The first planet outside our solar system was discovered in 1992. Since then, we have discovered a multitude of planets around other stars. We have come to the realization that planets are in fact quite common. The ultimate objective of the search is to find planets orbiting in the habitable zone of their star, where it is possible for liquid water and perhaps even life to exist.
To trace the origins of the Earth and life in the Universe, scientists need to study planet formation and evolution, including the material around stars where planets form. A key issue is to understand how the building blocks of planets are assembled. Scientists do not know if all planets in a planetary system form in place or travel inwards after forming in the outer reaches of the system. It is also not known how planets reach their ultimate orbits, or how large planets affect the smaller ones in solar systems like our own.
The icy bodies and dust in the outer reaches of our Solar System are evidence of conditions when our Solar System was very young.

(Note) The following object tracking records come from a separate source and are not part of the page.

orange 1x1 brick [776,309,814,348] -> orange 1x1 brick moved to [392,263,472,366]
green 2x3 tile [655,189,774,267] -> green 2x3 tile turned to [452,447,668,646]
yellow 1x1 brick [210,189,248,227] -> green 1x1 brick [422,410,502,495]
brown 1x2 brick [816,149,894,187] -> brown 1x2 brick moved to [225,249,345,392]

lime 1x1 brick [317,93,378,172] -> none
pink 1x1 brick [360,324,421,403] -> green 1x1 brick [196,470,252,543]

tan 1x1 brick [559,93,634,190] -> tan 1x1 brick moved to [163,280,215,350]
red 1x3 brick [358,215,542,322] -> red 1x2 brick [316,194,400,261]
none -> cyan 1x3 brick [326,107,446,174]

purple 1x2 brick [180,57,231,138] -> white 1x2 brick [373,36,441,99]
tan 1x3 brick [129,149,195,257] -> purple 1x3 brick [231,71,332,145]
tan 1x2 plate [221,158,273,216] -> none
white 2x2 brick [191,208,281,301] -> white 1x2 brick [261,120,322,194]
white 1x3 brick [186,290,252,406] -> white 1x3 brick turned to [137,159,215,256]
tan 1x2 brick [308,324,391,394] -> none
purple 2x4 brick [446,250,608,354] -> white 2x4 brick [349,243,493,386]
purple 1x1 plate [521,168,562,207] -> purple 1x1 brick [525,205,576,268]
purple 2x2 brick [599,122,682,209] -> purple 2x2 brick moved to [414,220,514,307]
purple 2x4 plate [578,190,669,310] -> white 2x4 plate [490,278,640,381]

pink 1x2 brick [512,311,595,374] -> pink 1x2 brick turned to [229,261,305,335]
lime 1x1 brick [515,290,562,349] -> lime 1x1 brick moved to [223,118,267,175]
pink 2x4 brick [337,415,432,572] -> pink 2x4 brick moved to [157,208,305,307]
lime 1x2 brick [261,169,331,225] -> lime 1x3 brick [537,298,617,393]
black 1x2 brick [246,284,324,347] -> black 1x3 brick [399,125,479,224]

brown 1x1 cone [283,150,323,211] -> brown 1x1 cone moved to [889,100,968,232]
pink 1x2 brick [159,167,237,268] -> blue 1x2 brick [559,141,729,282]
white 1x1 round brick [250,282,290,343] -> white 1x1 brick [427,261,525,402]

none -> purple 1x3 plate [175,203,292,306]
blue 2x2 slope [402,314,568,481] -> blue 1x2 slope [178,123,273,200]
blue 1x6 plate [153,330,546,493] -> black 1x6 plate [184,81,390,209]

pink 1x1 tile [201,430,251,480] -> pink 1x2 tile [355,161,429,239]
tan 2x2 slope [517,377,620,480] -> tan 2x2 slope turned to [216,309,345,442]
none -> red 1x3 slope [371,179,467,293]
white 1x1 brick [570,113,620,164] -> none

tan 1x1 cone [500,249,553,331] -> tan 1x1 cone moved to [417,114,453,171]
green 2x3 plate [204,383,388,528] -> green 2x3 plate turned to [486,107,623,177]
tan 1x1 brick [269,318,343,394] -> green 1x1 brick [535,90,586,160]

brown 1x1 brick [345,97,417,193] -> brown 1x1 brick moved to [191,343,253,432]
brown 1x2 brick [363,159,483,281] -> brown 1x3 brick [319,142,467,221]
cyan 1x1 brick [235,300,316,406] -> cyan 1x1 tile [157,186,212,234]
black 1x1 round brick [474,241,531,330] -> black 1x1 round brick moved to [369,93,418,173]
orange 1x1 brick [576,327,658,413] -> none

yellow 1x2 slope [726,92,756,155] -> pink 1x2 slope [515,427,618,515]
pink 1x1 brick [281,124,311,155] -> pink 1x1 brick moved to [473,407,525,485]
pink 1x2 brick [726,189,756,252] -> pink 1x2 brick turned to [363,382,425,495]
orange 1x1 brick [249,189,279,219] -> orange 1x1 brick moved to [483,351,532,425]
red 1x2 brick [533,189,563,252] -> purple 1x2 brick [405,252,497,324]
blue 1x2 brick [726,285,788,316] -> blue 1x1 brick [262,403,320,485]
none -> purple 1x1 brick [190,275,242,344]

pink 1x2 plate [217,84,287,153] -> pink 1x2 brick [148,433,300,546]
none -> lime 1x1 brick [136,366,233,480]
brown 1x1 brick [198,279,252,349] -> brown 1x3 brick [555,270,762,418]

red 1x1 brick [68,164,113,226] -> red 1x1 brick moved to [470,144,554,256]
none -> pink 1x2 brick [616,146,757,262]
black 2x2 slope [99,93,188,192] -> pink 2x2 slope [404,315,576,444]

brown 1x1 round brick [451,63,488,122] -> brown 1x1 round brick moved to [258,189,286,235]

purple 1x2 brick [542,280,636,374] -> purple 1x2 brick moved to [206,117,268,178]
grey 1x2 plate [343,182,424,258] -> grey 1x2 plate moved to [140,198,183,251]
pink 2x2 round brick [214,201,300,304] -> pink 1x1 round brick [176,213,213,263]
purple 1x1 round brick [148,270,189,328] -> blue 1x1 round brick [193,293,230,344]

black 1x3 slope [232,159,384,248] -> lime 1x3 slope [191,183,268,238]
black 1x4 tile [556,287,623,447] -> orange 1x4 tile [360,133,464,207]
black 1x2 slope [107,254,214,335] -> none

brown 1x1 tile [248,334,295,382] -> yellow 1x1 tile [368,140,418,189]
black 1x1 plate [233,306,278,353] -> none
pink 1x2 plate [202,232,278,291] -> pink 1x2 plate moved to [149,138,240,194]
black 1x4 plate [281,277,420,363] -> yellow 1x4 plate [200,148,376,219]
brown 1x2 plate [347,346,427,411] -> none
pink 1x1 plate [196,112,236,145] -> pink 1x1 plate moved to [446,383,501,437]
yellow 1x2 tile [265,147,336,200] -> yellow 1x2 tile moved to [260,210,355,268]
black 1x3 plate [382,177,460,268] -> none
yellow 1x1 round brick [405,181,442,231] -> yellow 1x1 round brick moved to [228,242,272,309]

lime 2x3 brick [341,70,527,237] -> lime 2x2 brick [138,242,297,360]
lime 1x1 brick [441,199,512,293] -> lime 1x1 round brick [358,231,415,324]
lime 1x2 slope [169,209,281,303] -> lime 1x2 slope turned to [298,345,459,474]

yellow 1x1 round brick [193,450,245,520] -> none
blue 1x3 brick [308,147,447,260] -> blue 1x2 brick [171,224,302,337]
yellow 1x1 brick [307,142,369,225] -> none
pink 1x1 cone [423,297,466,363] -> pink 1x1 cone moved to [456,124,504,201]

Scientists can directly compare those conditions to the objects and dust observed around other stars. The sensitive instruments on the James Webb Space Telescope will be able to obtain infrared images of giant planets and planetary systems and characterize their ages and masses by measuring their spectra. Webb will also be able to measure spectra of the disks around other stars to determine the constituents of such disks that give rise to planetary systems.
In addition to studying planets outside our solar system, scientists want to learn more about our own home. Webb will be powerful enough to identify and characterize comets and other icy bodies in the outermost reaches of our solar system (like objects in the Kuiper Belt and comets), which might contain clues to our origins on Earth.
Numerous science investigations in our own solar system will be enabled with Webb. The near- and mid-infrared spectral coverage and sensitivity afforded by Webb complements NASA's other Solar System missions, including spacecraft and rovers, as well as ground-based observatories. Webb will contribute to the overarching objectives of planetary science, namely to understand planet formation, evolution, and the suitability of planets as habitats. The suite of Solar System observations, of the planets, their moons, and other small bodies such as asteroids and comets, that will be enabled by Webb will advance our understanding of our own planetary system.
Webb's unprecedented sensitivity and spectral resolution is not common for most planetary missions, thus, huge advances in compositional studies will be made for most solar system targets. For example, Webb can search for molecules that may be signs of past/present life in the Martian atmosphere and conduct global studies that compliment the rover's/lander's findings.
Webb will play a major role for planetary science when Cassini has completed its mission in 2017 and there are no other dedicated, active missions in the outer solar system for many years. Seasonal studies of the giant planets, as well as observations of new bodies and satellites will be significant for the next planetary missions.